A Hot Market, Cooled by Wildfires…For Now

A Hot Market, Cooled by Wildfires…For Now
With the deurbanization movement underway the only thing that could have tempered market activity outside the major metro markets was a wildfire – or should I say several. With community members shifting their thinking to fire awareness, those living here as well as those moving here could not do much else than slow the roll of activity.
 
According to data collected by BAREIS MLS, a current overview of Sonoma County indicates an average sold price per-square-foot (psf) of $477 for a single-family home – a significant seven percent greater than just last year and ratification of the similar gains that were documented just a month earlier. That coupled with a median property value hovering around $700,000 is an incredibly strong showing for a market that is at the forefront of the deurbanization movement – on the beneficiary side that is.
 
As wildfires intercede in our statewide market activity, we expect our region to return to the new and immense demands it was seeing as far back as May. That - coupled with historical data points from other wildfires - could suggest that we see an even hotter market due to new local demands for homes to replace ones just lost to a fire.
 
 
Our fabled and rugged Sonoma Coastline delivered a robust 17 percent jump as sold values rose to $597psf while Northwest Santa Rosa received a 13 percent boost to $412psf from a year earlier. The tony town of Sonoma, inclusive of the hamlets of Kenwood and Glen Ellen, boasted an 11 percent leap to $692psf – reclaiming the top spot for most expensive real estate in Sonoma County.
 
Further removed, Northeast Santa Rosa bursting with new home construction, and of course sales, saw values ascend eight percent to $429psf while the Eastside of Petaluma along with the Cotati and Rohnert Park markets added six percent from a year earlier to land at $414psf and $389psf, respectively.
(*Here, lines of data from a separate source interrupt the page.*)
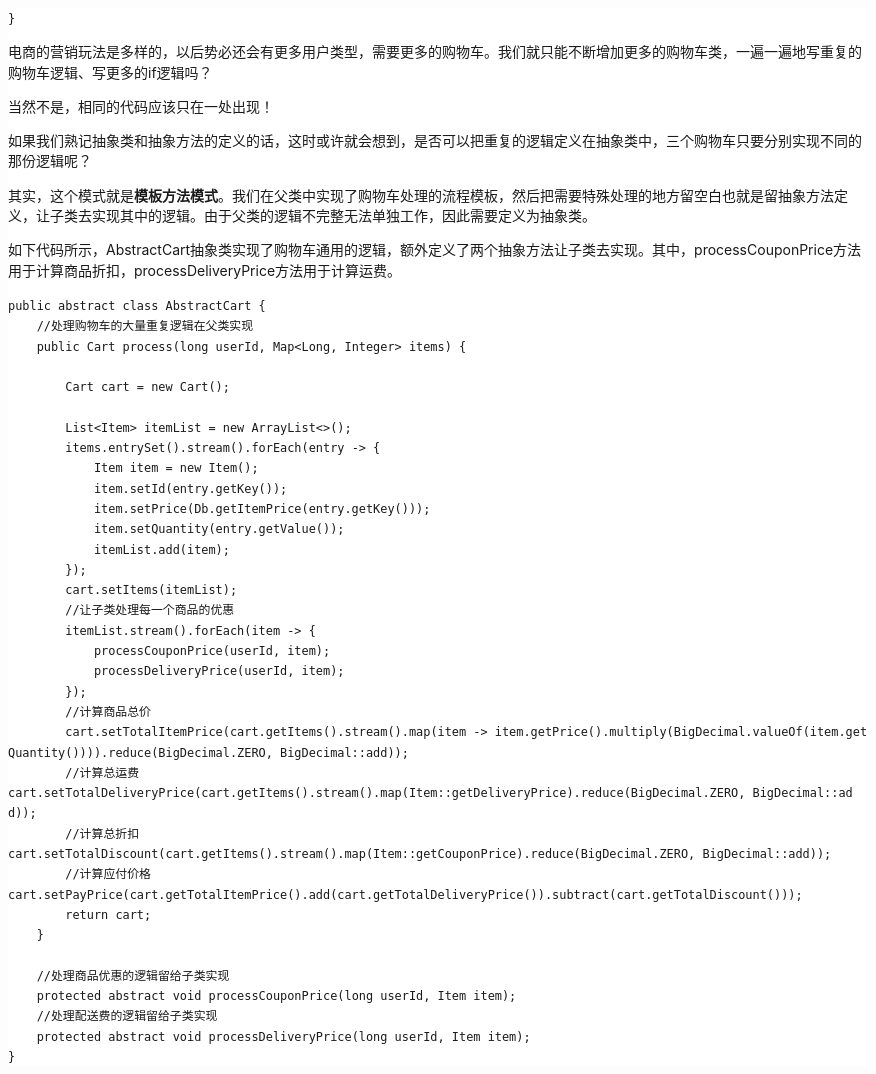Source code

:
 ```
}
```

电商的营销玩法是多样的，以后势必还会有更多用户类型，需要更多的购物车。我们就只能不断增加更多的购物车类，一遍一遍地写重复的购物车逻辑、写更多的if逻辑吗？

当然不是，相同的代码应该只在一处出现！

如果我们熟记抽象类和抽象方法的定义的话，这时或许就会想到，是否可以把重复的逻辑定义在抽象类中，三个购物车只要分别实现不同的那份逻辑呢？

其实，这个模式就是**模板方法模式**。我们在父类中实现了购物车处理的流程模板，然后把需要特殊处理的地方留空白也就是留抽象方法定义，让子类去实现其中的逻辑。由于父类的逻辑不完整无法单独工作，因此需要定义为抽象类。

如下代码所示，AbstractCart抽象类实现了购物车通用的逻辑，额外定义了两个抽象方法让子类去实现。其中，processCouponPrice方法用于计算商品折扣，processDeliveryPrice方法用于计算运费。

```
public abstract class AbstractCart {
    //处理购物车的大量重复逻辑在父类实现
    public Cart process(long userId, Map<Long, Integer> items) {

        Cart cart = new Cart();

        List<Item> itemList = new ArrayList<>();
        items.entrySet().stream().forEach(entry -> {
            Item item = new Item();
            item.setId(entry.getKey());
            item.setPrice(Db.getItemPrice(entry.getKey()));
            item.setQuantity(entry.getValue());
            itemList.add(item);
        });
        cart.setItems(itemList);
        //让子类处理每一个商品的优惠
        itemList.stream().forEach(item -> {
            processCouponPrice(userId, item);
            processDeliveryPrice(userId, item);
        });
        //计算商品总价
        cart.setTotalItemPrice(cart.getItems().stream().map(item -> item.getPrice().multiply(BigDecimal.valueOf(item.getQuantity()))).reduce(BigDecimal.ZERO, BigDecimal::add));
        //计算总运费
cart.setTotalDeliveryPrice(cart.getItems().stream().map(Item::getDeliveryPrice).reduce(BigDecimal.ZERO, BigDecimal::add));
        //计算总折扣
cart.setTotalDiscount(cart.getItems().stream().map(Item::getCouponPrice).reduce(BigDecimal.ZERO, BigDecimal::add));
        //计算应付价格
cart.setPayPrice(cart.getTotalItemPrice().add(cart.getTotalDeliveryPrice()).subtract(cart.getTotalDiscount()));
        return cart;
    }

    //处理商品优惠的逻辑留给子类实现
    protected abstract void processCouponPrice(long userId, Item item);
    //处理配送费的逻辑留给子类实现
    protected abstract void processDeliveryPrice(long userId, Item item);
}
```
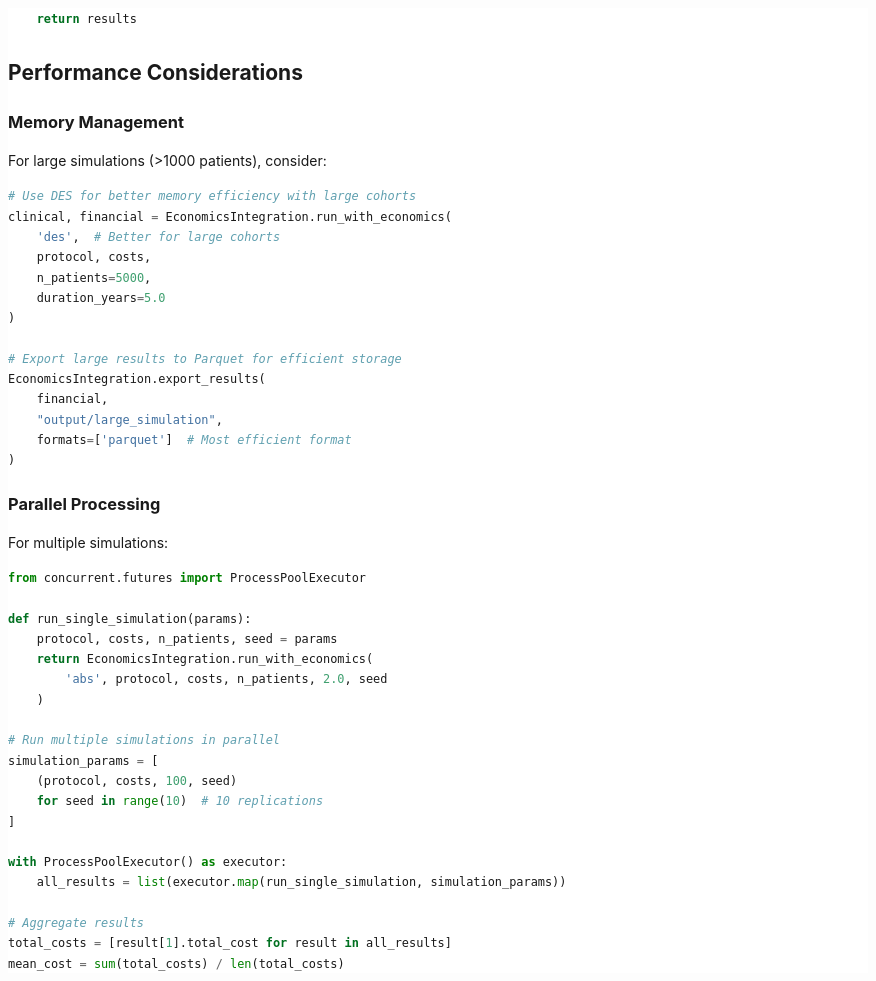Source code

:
 ```python
    return results
```

## Performance Considerations

### Memory Management

For large simulations (>1000 patients), consider:

```python
# Use DES for better memory efficiency with large cohorts
clinical, financial = EconomicsIntegration.run_with_economics(
    'des',  # Better for large cohorts
    protocol, costs, 
    n_patients=5000,
    duration_years=5.0
)

# Export large results to Parquet for efficient storage
EconomicsIntegration.export_results(
    financial, 
    "output/large_simulation",
    formats=['parquet']  # Most efficient format
)
```

### Parallel Processing

For multiple simulations:

```python
from concurrent.futures import ProcessPoolExecutor

def run_single_simulation(params):
    protocol, costs, n_patients, seed = params
    return EconomicsIntegration.run_with_economics(
        'abs', protocol, costs, n_patients, 2.0, seed
    )

# Run multiple simulations in parallel
simulation_params = [
    (protocol, costs, 100, seed) 
    for seed in range(10)  # 10 replications
]

with ProcessPoolExecutor() as executor:
    all_results = list(executor.map(run_single_simulation, simulation_params))

# Aggregate results
total_costs = [result[1].total_cost for result in all_results]
mean_cost = sum(total_costs) / len(total_costs)
```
The bustling summer haven known as the Russian River region experienced a four percent lift to $450psf followed closely by Windsor managing a three percent swing to $366psf.
 
Reporting no change year-over-year, Healdsburg and Southwest Santa Rosa showcased closing prices at $631psf and $368psf. Trimming six percent from last July were Petaluma’s Westside along with Oakmont reporting values settling to $453psf and $394psf, respectively. A nudge lower, losing seven percent, was Sebastopol coming in at $556psf.
 
Deeper in the cellar, Cloverdale coughed up 10 percent to close the period at $323psf while winning the run to the bottom this month found Southeast Santa Rosa sacrificing 23 percent from just a year earlier to close July at $385psf.
 
Having experienced and tracked our markets for decades through ups, downs, wildfires and pandemics the typical market we expect to see coming out of the current wildfires is likely to tighten up and get more voracious as those within our region who have lost homes will more than likely add demands to the already thin inventory that existed just prior. Be ready for intense action as September gets underway.